O SÉCULO XVI EM PLENO SÉCULO XXI


Na moderna Brasília, produto do ímpeto de um povo em busca de afirmação, retorna-se a debate tão velho como a própria América Meridional.

Com linguagem contemporânea, retomam-se velhos embates próprios do século XVI, época em que se discutia se os índios, habitantes das terras descobertas pelos navegantes ibéricos, possuíam alma.

Alguns, naqueles tempos, concluíram que os índios não passavam de meros macacos e, portanto, sem alma e vontade própria. Seria melhor exterminá-los.

Levantaram-se vozes. Bartolomeu de Las Casas, o indomável pregador, afrontou conceitos e costumes. Defendeu os índios com coragem e denodo. Permitiu o surgimento das primeiras leis sociais na nova parte do mundo.

Sepúlveda, também sacerdote, colocou-se em posição oposta. Os índios podiam ser escravizados. Domados. Seviciados. Os conquistadores sentiam-se orgulhosos de sua ação religiosa.

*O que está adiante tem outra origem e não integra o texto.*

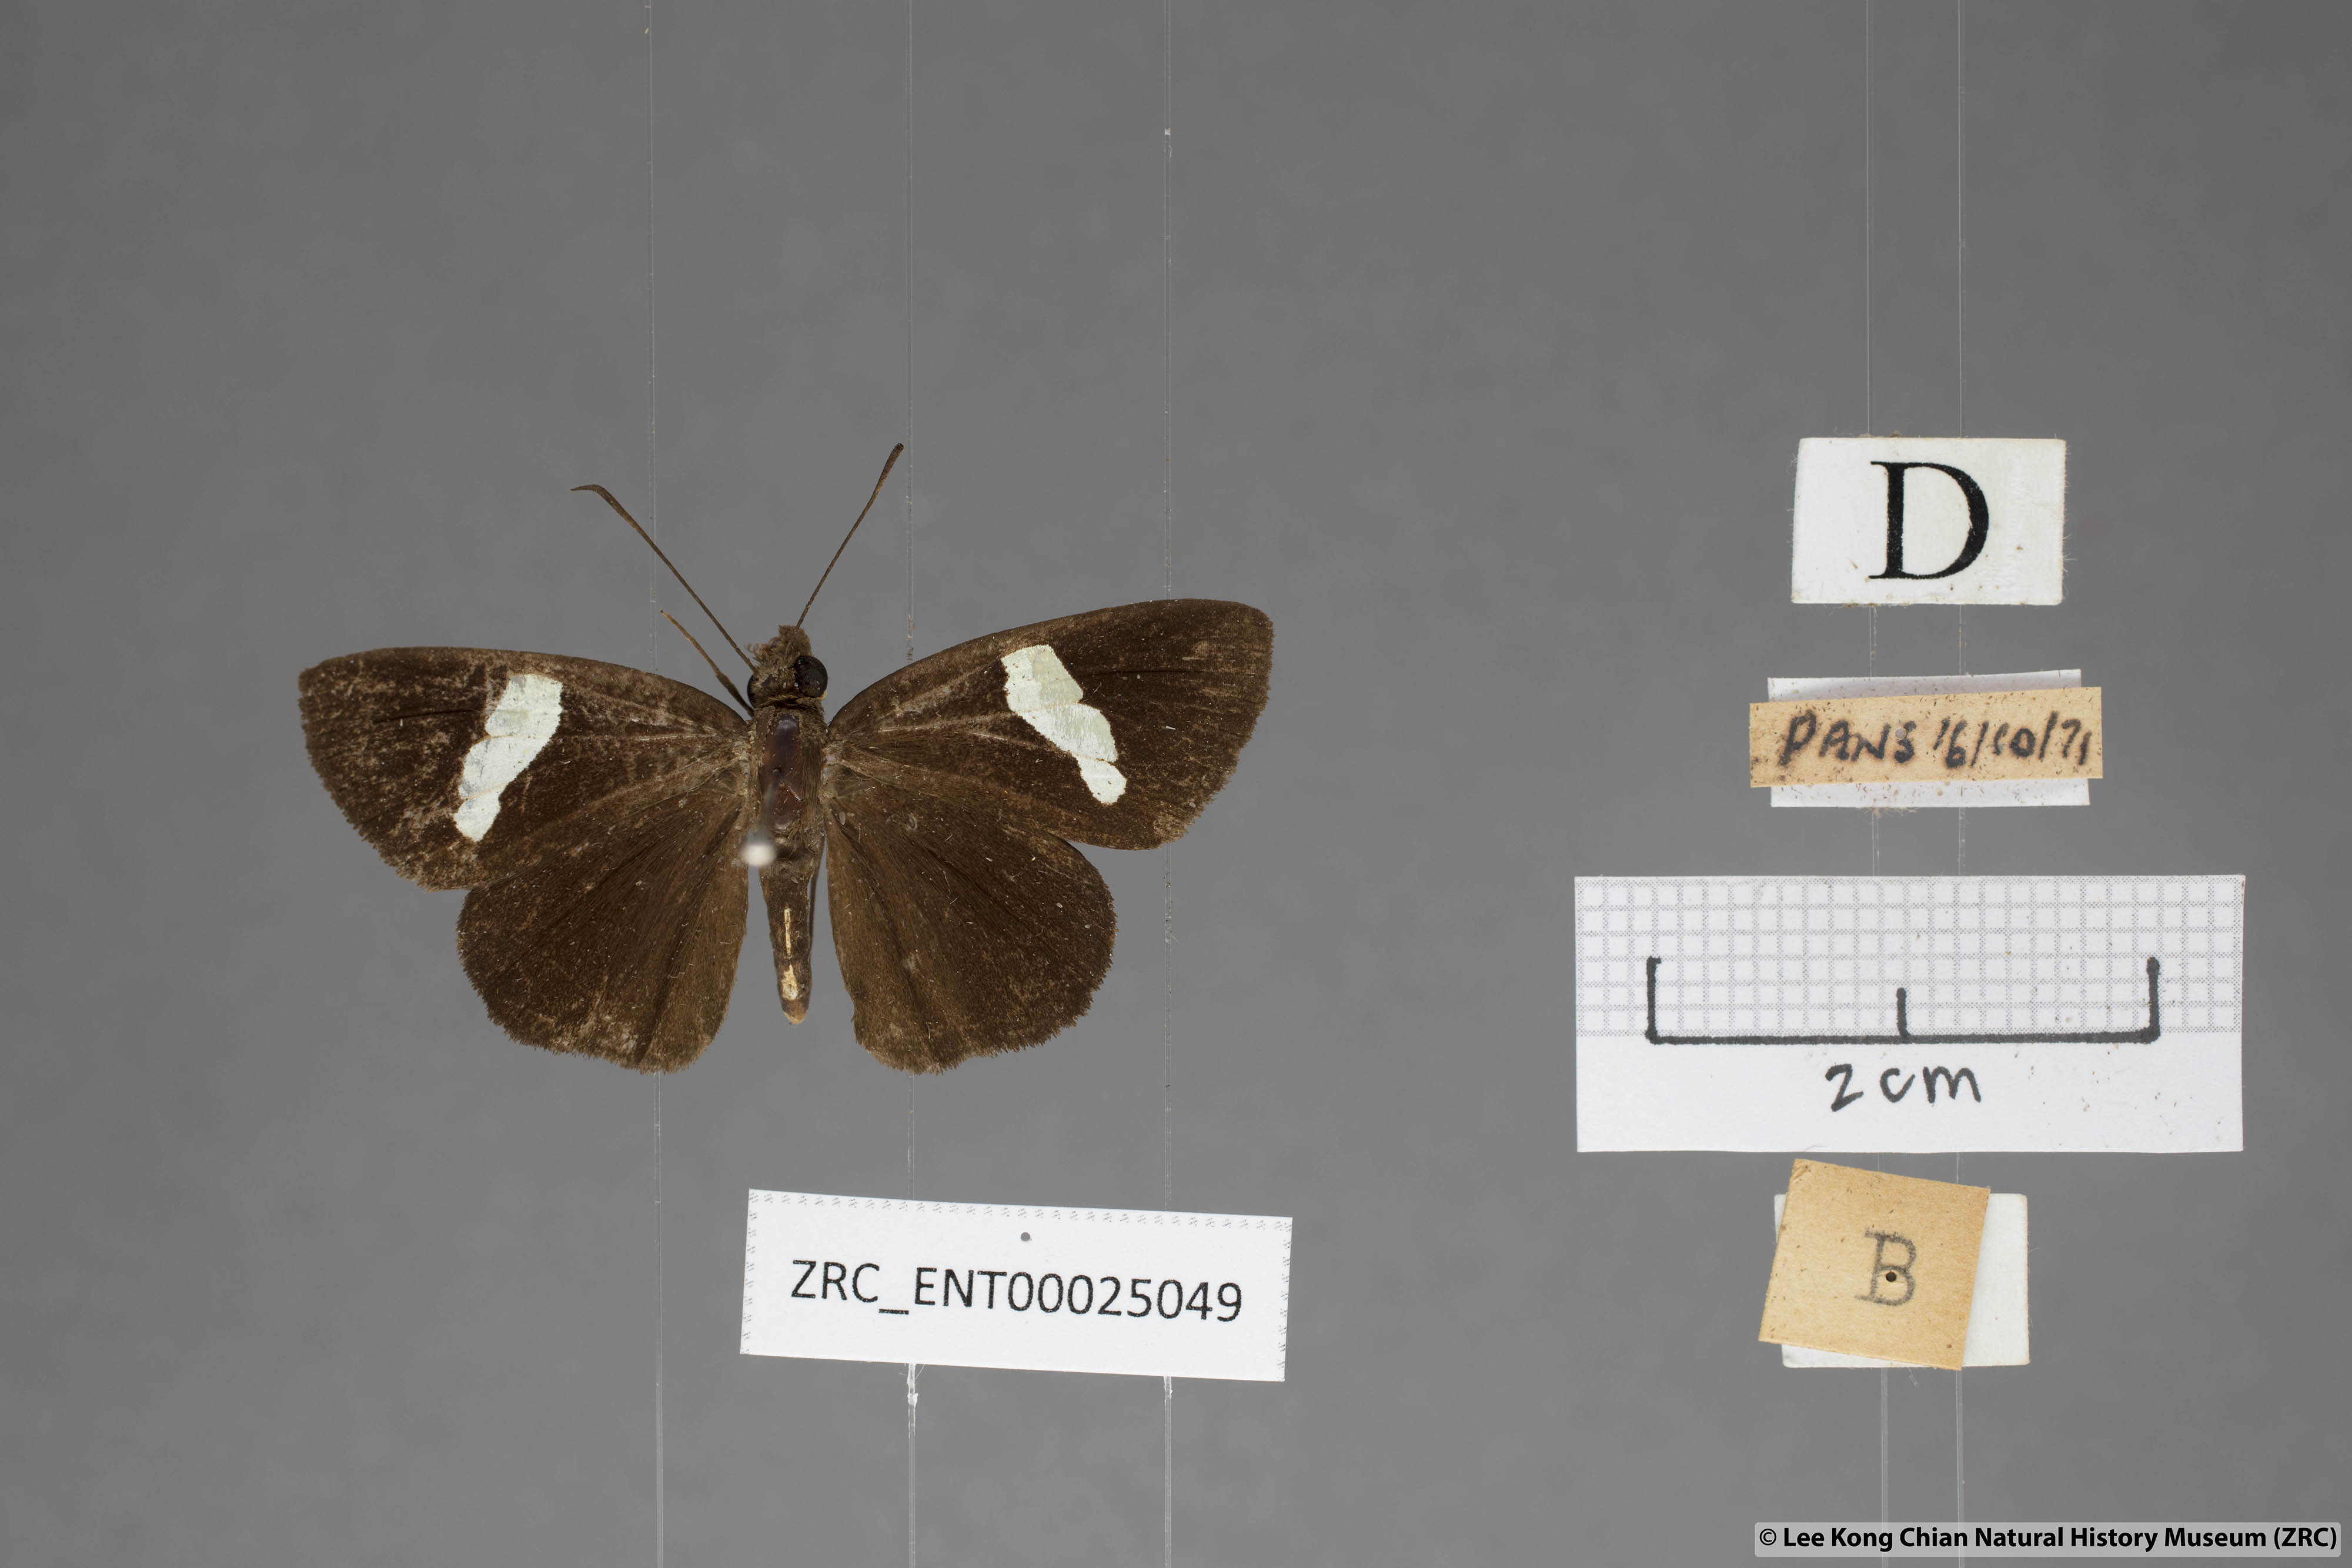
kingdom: Animalia
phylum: Arthropoda
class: Insecta
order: Lepidoptera
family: Hesperiidae
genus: Notocrypta
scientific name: Notocrypta pria
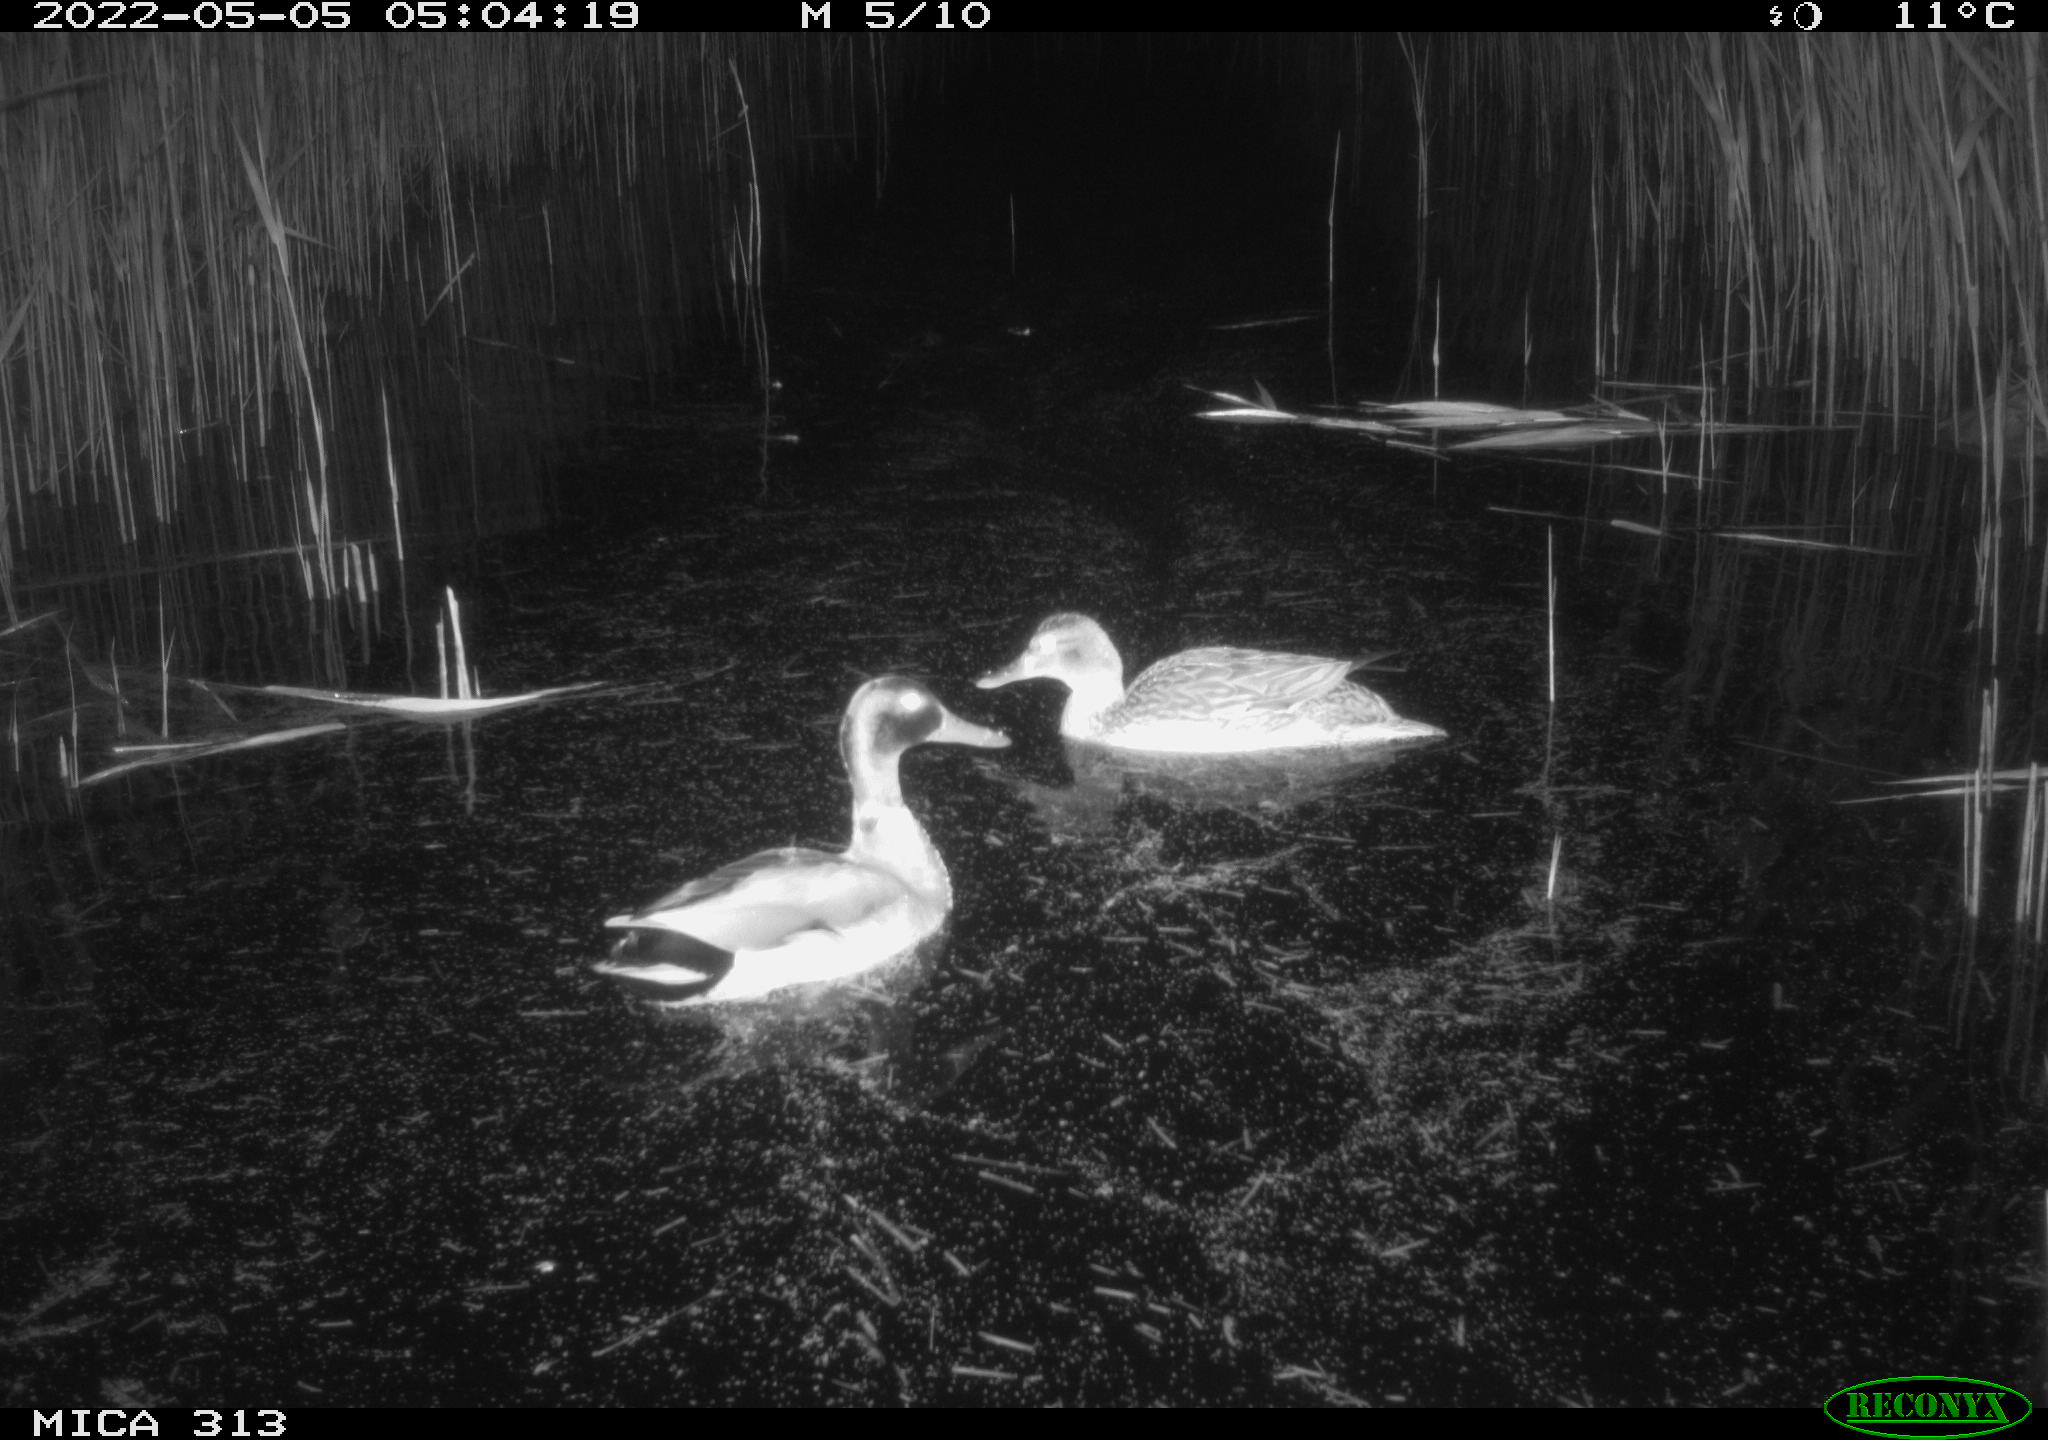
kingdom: Animalia
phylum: Chordata
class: Aves
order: Anseriformes
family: Anatidae
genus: Anas
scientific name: Anas platyrhynchos
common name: Mallard
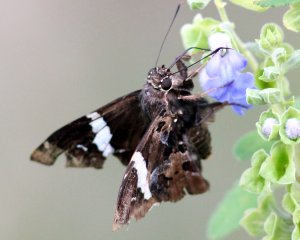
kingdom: Animalia
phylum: Arthropoda
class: Insecta
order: Lepidoptera
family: Hesperiidae
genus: Spathilepia
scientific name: Spathilepia clonius
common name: Falcate Skipper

Este o motivo aparente das suas expedições: a catequese. Acrescentavam, nas entrelinhas, o objetivo real da missão: os proveitos que “poucas vezes cabem em um saco“.

A expressão indica a rapina exercida sobre as riquezas da terra. Inclui, de passagem, a violência contra os índios. Dizimados. Gente bárbara. Não eram capazes de compreender os mistérios da religião oferecida.

Firmava-se, como conseqüência, a doutrina da tutela do bárbaro – leia-se os índios – pelos prudentes, assim adjetivados os conquistadores dos primeiros anos de colonização.

Agora, manejando o relógio do tempo, volta-se a debater sobre índios e seus espaços. O processo, ora na pauta do Supremo Tribunal Federal, reconduz a cidadania a tempos remotos.

Quantas variáveis se apresentam a exame: a preservação da cultura indígena e de seus valores. A integridade do território nacional, sem espaços vazios. A preservação das fronteiras com os países vizinhos.

Não é equação de fácil solução. Os ministros do Supremo Tribunal Federal meditarão, com certeza, sobre cada um dos temas indicados. Sabem que o julgamento é acompanhado com acuidade e interesse.

Ao se tornar uma corte ativa, como da natureza dos tribunais constitucionais, o Supremo passou a figurar diariamente nas pautas dos meios de comunicação.

Ninguém mais ignora sua existência. A sua condição de intérprete e guardião da Constituição o transformou em dinâmico instrumento de preservação dos direitos da pessoa.

Estes examinados sob visão contemporânea, onde todos são titulares de atributos e garantias asseguradas constitucionalmente, desconsideram os tempos em que se dividiam as pessoas em prudentes e bárbaros.

As múltiplas culturas, em uma sociedade complexa como a brasileira, merecem preservação. A capacidade de convivência entre visões diversas diferencia a nossa nacionalidade.

Difícil, pois, a missão da Alta Corte Constitucional no caso de Roraima. Não pode afastar os legítimos interesses das tribos indígenas. Buscar a eventual preservação do plantio estendido por áreas novas.

O tema não encontrará sucedâneo na jurisprudência de outras Cortes Constitucionais. Nem por aproximação. Só, no longínquo século XVI, os debates se centraram em assunto análogo.

Os conquistadores, particularmente espanhóis, falaram sua linguagem e impuseram suas intenções dominadoras. Eram outros tempos e outras premissas se colocavam. A fé permitia a prática de muitos crimes.

Em um estado laico, os argumentos utilizados no passado são impensáveis. Só o bom senso, a sensibilidade social e a submissão à lei poderão preservar todos os interesses em conflito.

Os olhos e ouvidos da cidadania se voltam para as falas de cada um dos onze ministros. Romper posicionamentos tradicionais nas relações entre grupos étnicos não será fácil.

Qualquer que for a decisão haverá protestos. É próprio da democracia. Quando as minorias obtêm a manutenção de seus espaços, as maiorias sentem-se agredidas.